The report elaborated how the People’s Liberation Army (PLA) was heavily investing in computer network operations (CNO) including network attack and exploitation as the foundation of new war fighting doctrine aimed at obtaining “electromagnetic dominance” in the early stages of armed conflict.
In addition to the military threat, China has emerged as the largest global security menace to commercial cyberspace with a young and highly skilled labor force. According to a former US military intelligence analyst, there are about 280,000 to 300,000 individual hackers in China belonging to about 250 cyber crime organizations.
Tantamount to a worldwide wake-up call, these examples are indicative of a broader trend requiring the reshaping of force structure and doctrine to enable an effective defense.
Answers from the GWOT?
As the military faces down new counter insurgency challenges in Iraq and Afghanistan, progress is being made with electronic warfare that has improved operations and reduced injury and deaths in theater. This is especially so in the need to defeat roadside bombs (IED), and has spurred the Army to speed development of near-term solutions. Simultaneous research and development has continued on mid to long-term electronic warfare capabilities with the goal of keeping pace on both the tactical and strategic levels.
Given the nearly limitless scope of the virtual world, this is a huge challenge. Cyber-electronics could include or have distinct relationships between things that we call network operations, network warfare, computer network operations, space superiority, electronic warfare and electromagnetic spectrum operations. Each represents a different slice of the cyber-electronic continuum within which different capabilities must exist.
Quick Reaction Antenna Adjustment
US Air Force Staff Sergeant Jaroslaw Kostecki adjusts the wave guide detector for a OE-361 quick reaction antenna. SSGT Kostecki is the assistant Noncommissioned Officer of Satellite Communications for the 31st Air Expeditionary Force Package, 31st Communication Squadron, Aviano Air Base, Italy. The 31st AEFCP is deployed to Sidi Slimane Air Base, Morocco, to provide Siprnet, DSN, Internet and Intrasite communications capabilities from air to ground to land mobile radio during Exercise AFRICAN EAGLE. African Eagle is a bi-annual exercise designed to practice dissimilar air to air training with the Royal Moroccan Air Force.
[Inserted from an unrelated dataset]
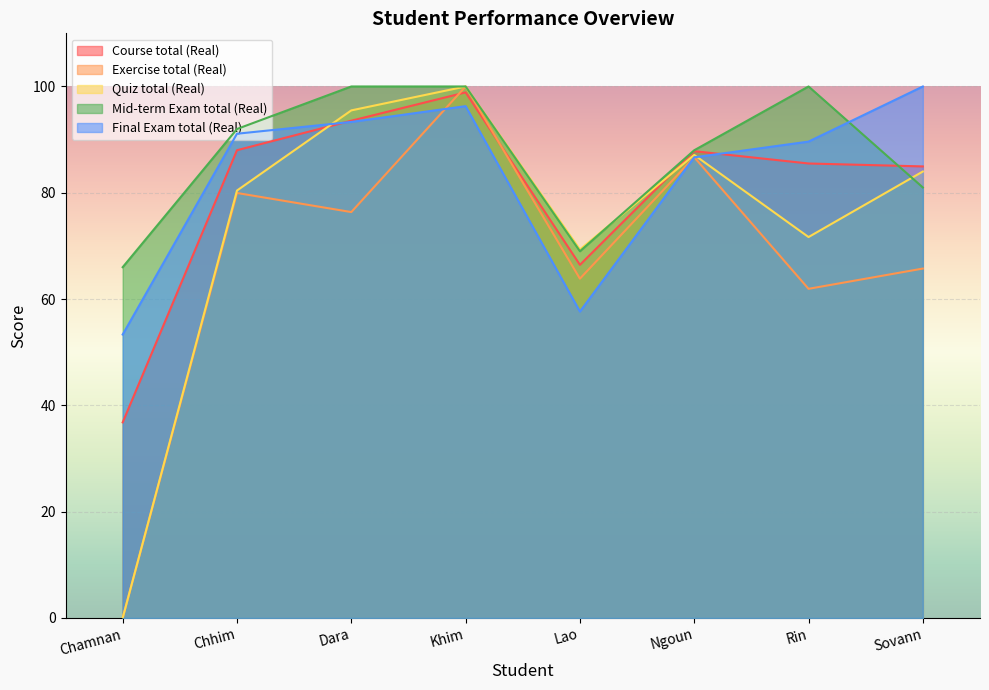

True or false: Quiz total (Real) and Exercise total (Real) cross at least once.

False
At the strategic level, the military’s main responsibilities are maintaining its internal capabilities and networks, to be able to rapidly deploy around the world and defending the United States’ borders, air space, sea lanes and land mass.
However, Cyberspace has no distinct, physical borders. There is no nation-state border where we’re communicating now (within an Internet dialogue). There are nation-state sponsors, and we have to look at it in terms of nation-state sponsors, as well as those who are not nation-state sponsors — you might call them cyber-state sponsors — who are really developing on their own out there.
Cyber Agencies Stand Up
Overall accountability of the cyber-defense of the United States resides with the Department of Homeland Security working in collaboration with other cyber defense elements of the government. This includes a variety of Department of Defense commands that encompass information assurance within their core mission.
While AFCYBER (currently a provisional unit embedded with the 8th Air Force at Barksdale AFB Louisiana) has emerged as the predominant cyber defense service, Joint Chiefs of Staff Admiral Mike Mullen has expressed a desire to see a greater level of jointness across the service command structure, in spite of the 2006 National Military Strategy for Cyberspace Operations initiatives undertaken by the Air Force.
Cyber Command officials define unit’s scope
Lt. Col. Tim Sands (from left), Capt. Jon Smith and Lt. Col. John Arnold monitor a simulated test in the Central Control Facility at Eglin Air Force Base, Fla. They use the Central Control Facility to oversee electronic warfare mission data flight testing. Portions of their missions may expand under the new Air Force Cyber Command. Colonel Sands is the 53th Electronic Warfare Group AFCYBER Transition Team Chief, Captain Smith is the 36th Electronic Warfare Squadron Suppression of Enemy Air Defenses test director, and Colonel Arnold is the 36th Electronic Warfare Squadron commander. (U.S. Air Force photo/Capt. Carrie Kessler – RELEASED)
These agencies are engaged in a two-fold effort; devising protections for cyberspace assets that enable mission assurance and war fighting capabilities while simultaneously developing cyber attack attribution capabilities to support a deterrence posture against any cyber aggressor.
The Cyber-Electronic Future
At the recent Air Force Cyberspace Symposium, Marine Corps Gen. James E. Cartwright asserted that “the services need to experiment in cyber warfare to figure out how to use technology effectively on the battlefield. One of the other challenges is building a force of cyber warriors. The military has to figure out the appropriate skills, schools and rank structure to build a force capable of both the “defend and operate skills” and the “exploit and attack skills.” The general said that cyber organizations must be integrated into an air operations center, just like a bomber or fighter unit, even though it’s inherently different because, unlike an air or ground war, “we invented this battle space.”
As the Internet increases its presence as a component of an integrated construct for how the military addresses the proliferation of challenges it faces, cyberspace has become the latest technological frontier for state sponsored acts of war.